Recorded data
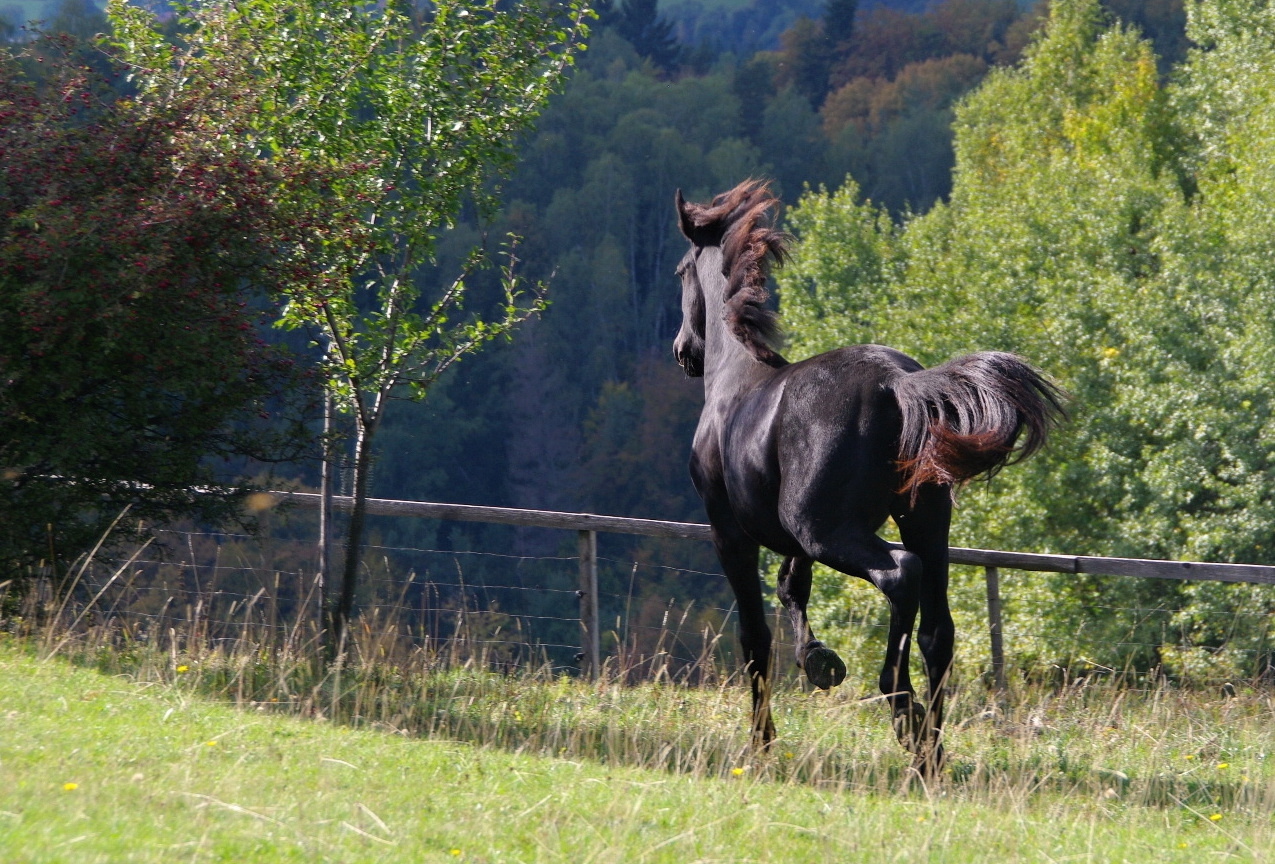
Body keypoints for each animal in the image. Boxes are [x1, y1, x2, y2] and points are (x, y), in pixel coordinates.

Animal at [678, 179, 1065, 774]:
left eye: (680, 272)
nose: (683, 352)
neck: (735, 383)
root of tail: (897, 385)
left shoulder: (731, 534)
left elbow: (754, 635)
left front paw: (762, 744)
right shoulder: (795, 539)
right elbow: (792, 587)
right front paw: (818, 661)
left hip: (834, 532)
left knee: (900, 576)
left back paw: (902, 708)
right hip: (924, 522)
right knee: (938, 629)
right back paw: (930, 749)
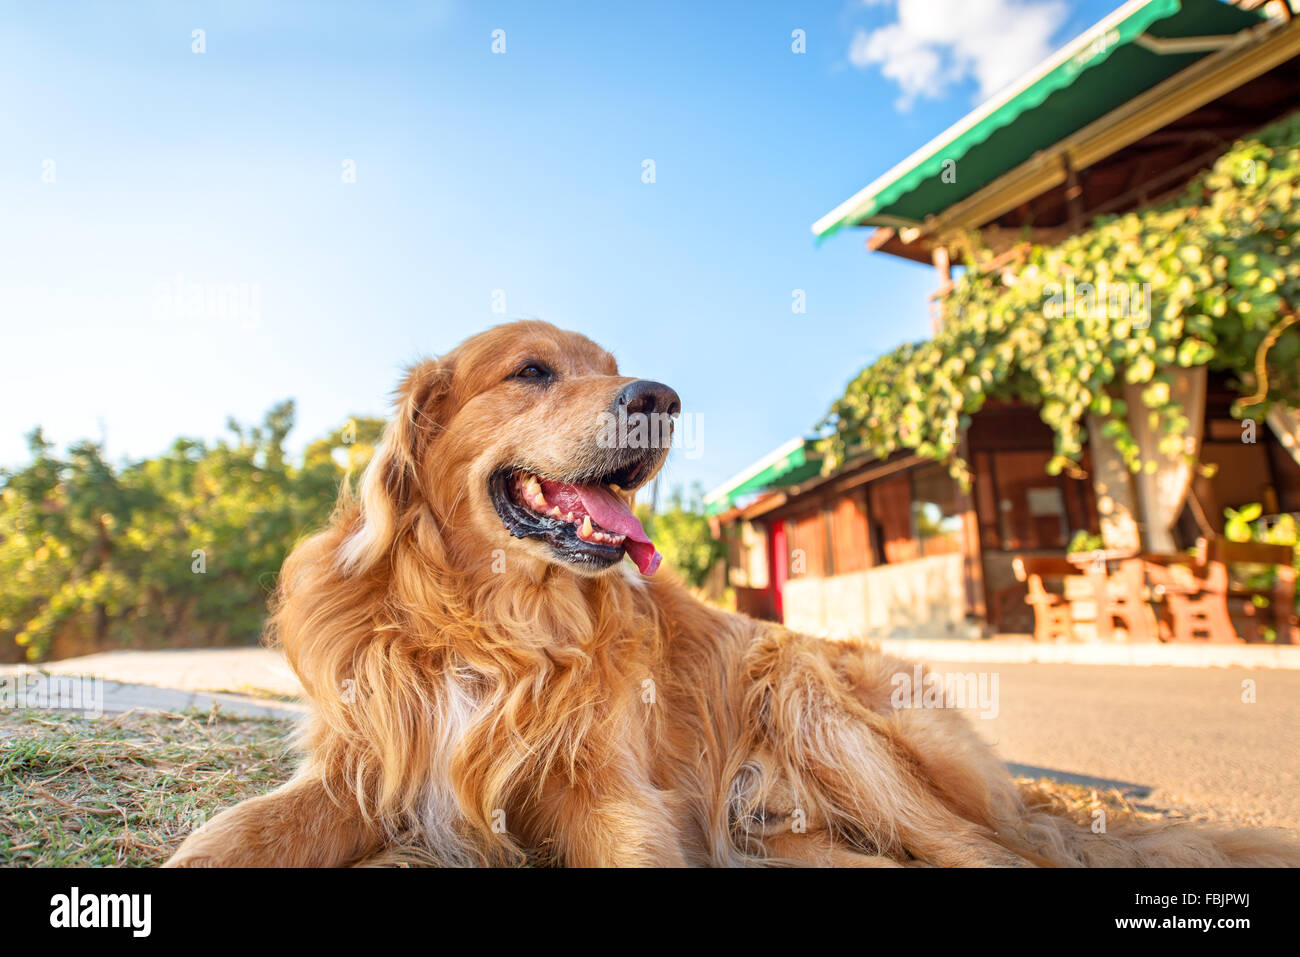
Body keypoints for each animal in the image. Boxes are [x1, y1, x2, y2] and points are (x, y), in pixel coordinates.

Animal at [167, 321, 1300, 868]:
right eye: (531, 370)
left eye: (614, 364)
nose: (661, 398)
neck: (493, 623)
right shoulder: (363, 769)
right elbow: (230, 836)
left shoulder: (609, 797)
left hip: (809, 692)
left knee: (997, 858)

Exercise objective:
From the line containing "left hip: (834, 532)" down to the last line of the entries above, retype each line exactly as it stands, but skip the pictures.

Solution below:
left hip: (834, 532)
left knee: (900, 576)
left back paw: (902, 708)
right hip: (924, 522)
right knee: (938, 629)
right back paw: (930, 749)
Body keypoints for each animal in the image. Boxes are [x1, y1, x2, y2] and points are (x, y), in pixel coordinates.

Animal at [167, 321, 1300, 868]:
right eye: (531, 370)
left eye: (614, 364)
nose: (661, 398)
neck: (493, 623)
right shoulder: (363, 769)
right elbow: (230, 836)
left shoulder: (609, 797)
left hip: (809, 692)
left knee: (997, 858)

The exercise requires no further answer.